__Выбранный отрывок__.
□ □ □ □ □ □ □
(Бурные аплодисменты.) Пора понять, что обвинения в агрессии против Японии, выставленные Японией против правительства Монгольской Народной Республики, смешны и вздорны. Пора также понять, что всякому терпению есть предел. (Аплодисменты.)[35]
Япония продолжила наступление, не оставалось ничего другого, как реализовать эту угрозу. Против 6-й японской армии выступили части Монгольской народной армии и 57-й особый корпус Красной Армии[36]. Началась фактическая, пусть и необъявленная, советско-японская война. В этих условиях иначе звучали сигналы из Германии, от которой, помимо прочего, зависело многое в поведении Токио.
20 мая Молотов впервые откликнулся на просьбу принять фон Шуленбурга, который имел полномочия на ведение торговых переговоров.
— Экономическим переговорам должно предшествовать создание соответствующей политической базы, — заявил Молотов[37].
Шуленбург вынес ощущение, что Кремль хотел выиграть время и предоставить немцам возможность сделать ход первыми. 30 мая статс-секретарь германского МИДа Вайцзеккер сказал Астахову, что возможность улучшить отношения имеется, но важно, чтобы Москва не использовала немецкую готовность к диалогу как инструмент давления на англичан и французов[38].
Надежды Москвы достичь договоренности с западными демократиями были по-прежнему сильны. Сиде и Пайяр 27 мая вручили Молотову новые англо-французские предложения, которые не произвели на Молотова сильного впечатления:
— Предложения наводят на мысль, что правительства Англии и Франции не столько интересуются самим пактом, сколько разговорами о нем. Может быть, оба правительства, уже заключившие пакты о взаимопомощи между собой, с Польшей и Турцией, считают, что для них этого достаточно. Процедуру, установленную пактом Лиги Наций для осуществления взаимной помощи против агрессии и теперь предлагаемую англо-французским проектом, нельзя не признать плохо совместимой с требованием эффективности этой взаимопомощи.
□ □ □ □ □ □ □
__Показанные записи__.
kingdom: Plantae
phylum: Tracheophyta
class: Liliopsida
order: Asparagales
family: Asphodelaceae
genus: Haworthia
□ □ □ □ □ □ □
__Задания__.
A) Ответьте по выбранному отрывку:
(i) Какие части выступили против 6-й японской армии?
(ii) Какого числа Молотов впервые откликнулся на просьбу принять фон Шуленбурга?
(iii) Кто 27 мая вручил Молотову новые англо-французские предложения?
B) Пожалуйста, напишите продолжение отрывка о переговорах Москвы с Германией, Англией и Францией, начиная сразу после его последнего предложения.

__Результаты__.
A)
(i) Части Монгольской народной армии и 57-й особый корпус Красной Армии.
(ii) 20 мая.
(iii) Сиде и Пайяр.

B)
Сиде и Пайяр, «изображая крайнее изумление», доказывали, что оценка документа, данная Молотовым, «основывается на явном недоразумении»: «Оба правительства заинтересованы в скорейшем завершении переговоров с СССР. Оба хотят действовать, а не медлить»[39]. У Москвы были основания им не верить. В мае в английском кабинете и парламенте развернулись дебаты о договоренности с СССР, но Чемберлен был непреклонен, заявив, что «скорее подаст в отставку, чем подпишет союз с Советами»[40]. 31 мая Молотов впервые делал доклад на Верховном Совете в своем новом качестве. Он констатировал значительное ухудшение международной ситуации и лейтмотивом сделал тему объединения против государств Антикоминтерновского пакта:
— Как мы определяем наши задачи в современной международной обстановке? Они заключаются в том, чтобы остановить дальнейшее развитие агрессии и для этого создать надежный и эффективный оборонительный фронт неагрессивных держав.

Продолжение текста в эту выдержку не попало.